What is expected ▸
Within the records below, find each line with the word "lines" and copy it out.

[[ Data provided open ]]

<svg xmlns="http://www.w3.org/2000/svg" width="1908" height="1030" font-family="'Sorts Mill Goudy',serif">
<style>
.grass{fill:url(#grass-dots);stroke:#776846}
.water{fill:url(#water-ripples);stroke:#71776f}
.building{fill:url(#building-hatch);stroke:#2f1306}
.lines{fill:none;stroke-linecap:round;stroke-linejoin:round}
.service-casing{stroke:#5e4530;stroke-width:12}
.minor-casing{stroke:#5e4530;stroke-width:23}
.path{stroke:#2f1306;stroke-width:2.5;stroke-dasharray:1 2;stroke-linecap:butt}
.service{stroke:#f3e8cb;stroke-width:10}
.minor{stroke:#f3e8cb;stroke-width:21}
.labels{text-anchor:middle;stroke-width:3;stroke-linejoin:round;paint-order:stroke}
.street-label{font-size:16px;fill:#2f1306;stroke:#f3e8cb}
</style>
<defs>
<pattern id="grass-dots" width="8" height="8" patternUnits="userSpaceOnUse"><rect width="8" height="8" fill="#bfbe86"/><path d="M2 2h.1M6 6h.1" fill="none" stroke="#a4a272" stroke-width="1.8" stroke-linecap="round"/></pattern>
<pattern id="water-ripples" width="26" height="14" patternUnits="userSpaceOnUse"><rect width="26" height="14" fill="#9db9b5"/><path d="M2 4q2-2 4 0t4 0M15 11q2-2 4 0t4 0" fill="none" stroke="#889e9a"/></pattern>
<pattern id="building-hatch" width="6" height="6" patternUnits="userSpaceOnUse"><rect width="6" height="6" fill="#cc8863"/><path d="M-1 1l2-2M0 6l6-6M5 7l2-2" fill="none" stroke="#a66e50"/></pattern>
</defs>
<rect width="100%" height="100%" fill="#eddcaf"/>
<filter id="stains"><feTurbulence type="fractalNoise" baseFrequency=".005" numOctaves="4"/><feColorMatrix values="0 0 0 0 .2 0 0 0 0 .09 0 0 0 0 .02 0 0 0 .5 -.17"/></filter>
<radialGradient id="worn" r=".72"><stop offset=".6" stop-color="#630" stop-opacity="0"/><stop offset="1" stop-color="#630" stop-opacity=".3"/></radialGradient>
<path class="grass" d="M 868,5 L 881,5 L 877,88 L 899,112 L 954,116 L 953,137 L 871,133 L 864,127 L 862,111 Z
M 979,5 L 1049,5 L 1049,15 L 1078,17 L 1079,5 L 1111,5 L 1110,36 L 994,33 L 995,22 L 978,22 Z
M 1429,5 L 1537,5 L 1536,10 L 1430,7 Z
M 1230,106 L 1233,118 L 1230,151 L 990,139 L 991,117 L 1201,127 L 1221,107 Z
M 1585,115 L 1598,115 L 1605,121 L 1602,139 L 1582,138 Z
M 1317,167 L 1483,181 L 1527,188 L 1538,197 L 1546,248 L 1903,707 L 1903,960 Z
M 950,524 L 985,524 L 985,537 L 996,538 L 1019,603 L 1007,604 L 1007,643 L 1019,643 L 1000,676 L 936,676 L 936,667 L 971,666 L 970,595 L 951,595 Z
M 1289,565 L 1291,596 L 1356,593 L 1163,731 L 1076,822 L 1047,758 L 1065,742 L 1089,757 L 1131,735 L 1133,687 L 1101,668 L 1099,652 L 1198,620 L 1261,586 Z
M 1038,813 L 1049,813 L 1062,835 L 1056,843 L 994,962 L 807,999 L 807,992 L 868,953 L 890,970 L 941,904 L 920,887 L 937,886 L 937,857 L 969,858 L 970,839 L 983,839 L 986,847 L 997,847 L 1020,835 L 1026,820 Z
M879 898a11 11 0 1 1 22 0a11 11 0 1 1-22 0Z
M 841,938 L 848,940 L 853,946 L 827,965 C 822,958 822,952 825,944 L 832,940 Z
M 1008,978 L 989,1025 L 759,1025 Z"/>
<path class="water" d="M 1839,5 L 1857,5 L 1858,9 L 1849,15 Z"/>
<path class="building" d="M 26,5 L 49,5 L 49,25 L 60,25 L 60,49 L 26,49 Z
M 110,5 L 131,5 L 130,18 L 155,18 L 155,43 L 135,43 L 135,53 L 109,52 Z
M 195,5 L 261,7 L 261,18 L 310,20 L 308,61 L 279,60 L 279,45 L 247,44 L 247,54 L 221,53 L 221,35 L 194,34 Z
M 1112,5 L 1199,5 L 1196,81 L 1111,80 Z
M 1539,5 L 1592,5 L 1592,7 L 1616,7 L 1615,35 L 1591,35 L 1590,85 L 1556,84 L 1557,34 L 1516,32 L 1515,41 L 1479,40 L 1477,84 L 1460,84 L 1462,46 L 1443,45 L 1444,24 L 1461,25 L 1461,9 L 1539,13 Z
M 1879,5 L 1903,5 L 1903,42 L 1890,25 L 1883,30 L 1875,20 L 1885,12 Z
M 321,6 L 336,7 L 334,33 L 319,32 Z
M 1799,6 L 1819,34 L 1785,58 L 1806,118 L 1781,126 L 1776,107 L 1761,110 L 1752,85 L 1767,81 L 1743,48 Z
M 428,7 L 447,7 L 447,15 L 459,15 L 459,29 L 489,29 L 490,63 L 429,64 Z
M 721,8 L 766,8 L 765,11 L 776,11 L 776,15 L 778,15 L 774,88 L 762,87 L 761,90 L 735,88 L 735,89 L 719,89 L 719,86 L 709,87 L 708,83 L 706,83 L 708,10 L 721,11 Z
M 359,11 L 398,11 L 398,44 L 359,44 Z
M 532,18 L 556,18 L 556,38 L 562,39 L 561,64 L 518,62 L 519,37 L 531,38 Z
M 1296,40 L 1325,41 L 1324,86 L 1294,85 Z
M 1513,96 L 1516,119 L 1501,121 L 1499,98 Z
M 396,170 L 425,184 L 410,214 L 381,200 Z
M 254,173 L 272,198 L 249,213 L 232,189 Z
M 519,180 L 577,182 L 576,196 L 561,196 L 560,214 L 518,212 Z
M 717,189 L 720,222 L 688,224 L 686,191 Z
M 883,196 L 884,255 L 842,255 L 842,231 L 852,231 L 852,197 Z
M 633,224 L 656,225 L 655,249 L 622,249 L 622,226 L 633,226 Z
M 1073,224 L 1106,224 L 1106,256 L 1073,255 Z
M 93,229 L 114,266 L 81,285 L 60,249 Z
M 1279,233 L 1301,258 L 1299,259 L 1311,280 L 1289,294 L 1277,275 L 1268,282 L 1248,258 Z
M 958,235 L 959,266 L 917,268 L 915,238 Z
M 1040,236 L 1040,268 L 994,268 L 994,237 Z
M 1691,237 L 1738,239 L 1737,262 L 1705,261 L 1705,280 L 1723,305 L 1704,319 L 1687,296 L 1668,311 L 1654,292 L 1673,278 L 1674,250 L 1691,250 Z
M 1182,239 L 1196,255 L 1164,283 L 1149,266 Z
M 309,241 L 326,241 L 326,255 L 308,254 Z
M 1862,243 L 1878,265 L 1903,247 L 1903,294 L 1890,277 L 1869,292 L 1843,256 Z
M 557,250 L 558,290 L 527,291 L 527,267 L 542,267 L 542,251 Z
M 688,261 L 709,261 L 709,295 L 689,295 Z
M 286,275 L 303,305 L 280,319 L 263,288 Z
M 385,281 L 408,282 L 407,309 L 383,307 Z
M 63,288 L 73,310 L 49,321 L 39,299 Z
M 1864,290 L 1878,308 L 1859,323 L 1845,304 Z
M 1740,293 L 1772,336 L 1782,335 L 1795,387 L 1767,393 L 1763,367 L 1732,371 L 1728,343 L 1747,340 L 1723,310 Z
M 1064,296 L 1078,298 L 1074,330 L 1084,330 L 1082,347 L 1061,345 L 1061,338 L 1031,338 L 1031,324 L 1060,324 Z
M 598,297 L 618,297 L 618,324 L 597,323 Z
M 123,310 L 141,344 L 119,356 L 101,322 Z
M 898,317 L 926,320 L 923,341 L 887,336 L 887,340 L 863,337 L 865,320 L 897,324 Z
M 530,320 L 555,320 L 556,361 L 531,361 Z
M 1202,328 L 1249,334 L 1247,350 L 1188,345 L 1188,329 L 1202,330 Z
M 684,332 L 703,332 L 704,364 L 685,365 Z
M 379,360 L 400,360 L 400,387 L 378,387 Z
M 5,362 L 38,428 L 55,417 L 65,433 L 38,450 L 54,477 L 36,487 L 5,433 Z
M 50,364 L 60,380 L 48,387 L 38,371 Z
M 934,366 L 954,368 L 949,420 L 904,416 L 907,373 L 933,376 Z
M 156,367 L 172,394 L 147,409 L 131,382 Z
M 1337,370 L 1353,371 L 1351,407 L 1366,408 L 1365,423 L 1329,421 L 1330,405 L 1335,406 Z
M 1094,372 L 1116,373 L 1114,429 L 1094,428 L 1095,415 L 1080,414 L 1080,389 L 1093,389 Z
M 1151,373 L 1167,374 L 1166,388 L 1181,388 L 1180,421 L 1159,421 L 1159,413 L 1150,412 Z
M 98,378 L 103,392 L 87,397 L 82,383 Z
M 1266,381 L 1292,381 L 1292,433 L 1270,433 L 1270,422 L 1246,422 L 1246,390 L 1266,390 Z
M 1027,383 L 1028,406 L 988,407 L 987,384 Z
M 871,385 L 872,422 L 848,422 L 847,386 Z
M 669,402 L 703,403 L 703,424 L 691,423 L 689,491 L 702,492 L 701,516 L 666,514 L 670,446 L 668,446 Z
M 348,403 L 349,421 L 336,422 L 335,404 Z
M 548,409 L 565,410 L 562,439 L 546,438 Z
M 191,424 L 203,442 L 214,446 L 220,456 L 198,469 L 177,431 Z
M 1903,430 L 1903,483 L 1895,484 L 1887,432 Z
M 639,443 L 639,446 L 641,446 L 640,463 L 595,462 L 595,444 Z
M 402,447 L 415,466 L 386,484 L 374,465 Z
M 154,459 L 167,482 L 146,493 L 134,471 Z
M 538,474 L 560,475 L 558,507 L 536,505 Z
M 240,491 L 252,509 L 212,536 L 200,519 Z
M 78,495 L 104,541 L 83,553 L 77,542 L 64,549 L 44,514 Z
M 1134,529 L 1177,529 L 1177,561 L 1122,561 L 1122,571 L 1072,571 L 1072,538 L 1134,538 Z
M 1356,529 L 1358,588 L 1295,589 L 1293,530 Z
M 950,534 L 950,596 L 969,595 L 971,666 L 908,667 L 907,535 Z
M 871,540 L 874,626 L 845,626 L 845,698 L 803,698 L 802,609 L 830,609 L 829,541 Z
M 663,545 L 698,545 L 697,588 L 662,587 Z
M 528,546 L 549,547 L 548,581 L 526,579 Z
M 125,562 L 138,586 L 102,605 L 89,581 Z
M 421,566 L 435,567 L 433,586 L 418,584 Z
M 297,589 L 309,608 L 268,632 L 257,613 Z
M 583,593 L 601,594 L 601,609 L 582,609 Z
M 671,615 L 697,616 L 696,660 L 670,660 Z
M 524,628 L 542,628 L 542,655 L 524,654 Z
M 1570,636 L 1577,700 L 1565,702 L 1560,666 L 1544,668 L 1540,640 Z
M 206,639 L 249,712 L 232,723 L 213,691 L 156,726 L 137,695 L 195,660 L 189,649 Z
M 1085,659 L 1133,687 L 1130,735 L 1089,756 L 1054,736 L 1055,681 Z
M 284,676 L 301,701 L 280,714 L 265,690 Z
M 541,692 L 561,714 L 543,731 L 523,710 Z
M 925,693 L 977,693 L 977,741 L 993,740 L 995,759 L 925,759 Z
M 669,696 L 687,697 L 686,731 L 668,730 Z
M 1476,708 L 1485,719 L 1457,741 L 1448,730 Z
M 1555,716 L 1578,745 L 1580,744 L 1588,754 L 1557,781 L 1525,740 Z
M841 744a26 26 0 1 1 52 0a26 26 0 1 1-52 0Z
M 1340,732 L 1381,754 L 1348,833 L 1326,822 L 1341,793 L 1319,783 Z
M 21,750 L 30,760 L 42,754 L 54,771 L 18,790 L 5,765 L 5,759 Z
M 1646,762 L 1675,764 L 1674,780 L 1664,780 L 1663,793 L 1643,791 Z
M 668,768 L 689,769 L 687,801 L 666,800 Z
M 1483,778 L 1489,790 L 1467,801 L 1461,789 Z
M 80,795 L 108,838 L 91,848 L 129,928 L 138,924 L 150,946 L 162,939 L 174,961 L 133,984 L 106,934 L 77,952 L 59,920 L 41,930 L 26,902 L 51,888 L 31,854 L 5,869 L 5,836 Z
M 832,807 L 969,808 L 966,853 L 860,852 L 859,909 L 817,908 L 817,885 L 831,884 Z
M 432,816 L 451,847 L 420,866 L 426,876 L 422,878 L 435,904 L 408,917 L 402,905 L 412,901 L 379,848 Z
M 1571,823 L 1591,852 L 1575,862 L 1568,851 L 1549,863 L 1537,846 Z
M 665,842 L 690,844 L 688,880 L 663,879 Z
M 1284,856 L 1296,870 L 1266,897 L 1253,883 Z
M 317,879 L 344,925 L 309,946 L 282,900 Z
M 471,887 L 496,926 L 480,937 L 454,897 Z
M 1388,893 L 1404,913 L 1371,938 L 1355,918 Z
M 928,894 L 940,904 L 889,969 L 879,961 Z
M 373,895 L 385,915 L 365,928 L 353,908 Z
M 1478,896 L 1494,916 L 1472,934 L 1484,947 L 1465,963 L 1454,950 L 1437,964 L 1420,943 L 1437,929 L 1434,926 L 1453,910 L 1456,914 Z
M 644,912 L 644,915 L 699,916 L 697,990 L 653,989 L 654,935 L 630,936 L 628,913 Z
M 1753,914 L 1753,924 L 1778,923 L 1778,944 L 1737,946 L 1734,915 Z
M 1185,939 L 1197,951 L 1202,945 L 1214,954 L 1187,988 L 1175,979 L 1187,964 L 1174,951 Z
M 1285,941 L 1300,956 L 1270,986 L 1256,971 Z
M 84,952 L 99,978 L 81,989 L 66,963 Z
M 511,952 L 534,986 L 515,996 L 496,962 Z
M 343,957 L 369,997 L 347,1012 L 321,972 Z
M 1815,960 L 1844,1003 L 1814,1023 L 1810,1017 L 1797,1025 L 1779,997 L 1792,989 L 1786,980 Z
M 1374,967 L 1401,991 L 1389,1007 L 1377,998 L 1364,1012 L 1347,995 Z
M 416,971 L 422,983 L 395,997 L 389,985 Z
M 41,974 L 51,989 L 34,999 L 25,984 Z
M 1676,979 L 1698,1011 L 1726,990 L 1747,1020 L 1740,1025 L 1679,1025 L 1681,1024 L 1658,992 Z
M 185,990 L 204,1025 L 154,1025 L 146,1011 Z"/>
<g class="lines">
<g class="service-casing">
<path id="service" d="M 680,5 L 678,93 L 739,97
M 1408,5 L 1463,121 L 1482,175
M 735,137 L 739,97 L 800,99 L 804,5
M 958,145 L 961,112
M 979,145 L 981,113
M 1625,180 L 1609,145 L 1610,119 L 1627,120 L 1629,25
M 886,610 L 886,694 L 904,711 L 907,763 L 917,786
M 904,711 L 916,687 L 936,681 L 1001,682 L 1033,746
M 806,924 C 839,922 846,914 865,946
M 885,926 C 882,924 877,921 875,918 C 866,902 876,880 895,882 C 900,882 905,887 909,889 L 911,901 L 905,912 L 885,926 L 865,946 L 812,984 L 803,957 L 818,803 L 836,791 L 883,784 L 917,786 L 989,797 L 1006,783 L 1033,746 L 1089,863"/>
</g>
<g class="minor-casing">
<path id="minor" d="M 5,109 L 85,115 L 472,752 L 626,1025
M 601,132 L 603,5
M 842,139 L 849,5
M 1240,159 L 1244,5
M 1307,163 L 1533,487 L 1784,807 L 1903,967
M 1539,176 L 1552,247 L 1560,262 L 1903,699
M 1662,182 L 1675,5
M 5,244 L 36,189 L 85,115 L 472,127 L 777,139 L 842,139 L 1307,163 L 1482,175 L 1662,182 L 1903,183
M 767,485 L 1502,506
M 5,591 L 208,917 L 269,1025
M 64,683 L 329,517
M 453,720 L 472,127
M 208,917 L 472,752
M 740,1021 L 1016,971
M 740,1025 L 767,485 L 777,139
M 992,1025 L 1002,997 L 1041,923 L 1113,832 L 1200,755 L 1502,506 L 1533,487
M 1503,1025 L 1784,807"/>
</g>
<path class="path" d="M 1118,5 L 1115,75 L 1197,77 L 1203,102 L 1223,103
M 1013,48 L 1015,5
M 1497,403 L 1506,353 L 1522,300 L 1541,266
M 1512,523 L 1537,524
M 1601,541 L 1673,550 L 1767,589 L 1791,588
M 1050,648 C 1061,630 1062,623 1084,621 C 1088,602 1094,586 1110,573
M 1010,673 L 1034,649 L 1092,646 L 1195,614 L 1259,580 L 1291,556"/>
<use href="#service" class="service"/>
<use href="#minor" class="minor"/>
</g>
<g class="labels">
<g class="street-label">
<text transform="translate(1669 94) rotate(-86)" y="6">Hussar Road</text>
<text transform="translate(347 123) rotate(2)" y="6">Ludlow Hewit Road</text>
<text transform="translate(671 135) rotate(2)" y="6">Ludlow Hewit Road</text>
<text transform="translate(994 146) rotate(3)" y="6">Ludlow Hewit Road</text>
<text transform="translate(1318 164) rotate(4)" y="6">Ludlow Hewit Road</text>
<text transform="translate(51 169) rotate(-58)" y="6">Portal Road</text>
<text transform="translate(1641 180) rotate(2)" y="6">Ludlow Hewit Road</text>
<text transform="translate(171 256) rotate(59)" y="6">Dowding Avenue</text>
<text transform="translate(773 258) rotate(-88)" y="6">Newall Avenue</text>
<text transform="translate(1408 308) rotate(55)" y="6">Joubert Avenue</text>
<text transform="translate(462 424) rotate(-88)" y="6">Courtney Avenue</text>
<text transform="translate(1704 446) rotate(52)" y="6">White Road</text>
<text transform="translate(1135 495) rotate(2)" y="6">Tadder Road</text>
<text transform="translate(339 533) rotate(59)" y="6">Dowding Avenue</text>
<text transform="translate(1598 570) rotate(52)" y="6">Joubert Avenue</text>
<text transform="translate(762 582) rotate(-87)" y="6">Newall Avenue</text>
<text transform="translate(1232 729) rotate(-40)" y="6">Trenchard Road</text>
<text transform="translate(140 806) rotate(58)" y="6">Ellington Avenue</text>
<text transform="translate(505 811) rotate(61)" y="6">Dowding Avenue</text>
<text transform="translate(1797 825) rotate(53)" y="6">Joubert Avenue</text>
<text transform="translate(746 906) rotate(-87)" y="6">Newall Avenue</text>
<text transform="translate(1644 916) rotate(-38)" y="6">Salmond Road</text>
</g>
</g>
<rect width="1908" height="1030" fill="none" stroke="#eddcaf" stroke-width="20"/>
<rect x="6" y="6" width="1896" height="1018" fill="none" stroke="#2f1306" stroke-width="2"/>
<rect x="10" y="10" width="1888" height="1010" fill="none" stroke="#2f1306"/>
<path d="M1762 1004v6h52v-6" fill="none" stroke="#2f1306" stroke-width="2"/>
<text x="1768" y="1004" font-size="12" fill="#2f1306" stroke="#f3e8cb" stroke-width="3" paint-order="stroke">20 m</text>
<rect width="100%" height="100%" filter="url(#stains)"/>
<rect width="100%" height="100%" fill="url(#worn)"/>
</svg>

[[ Data provided closed ]]

Completed exercise ▸
.lines{fill:none;stroke-linecap:round;stroke-linejoin:round}
<g class="lines">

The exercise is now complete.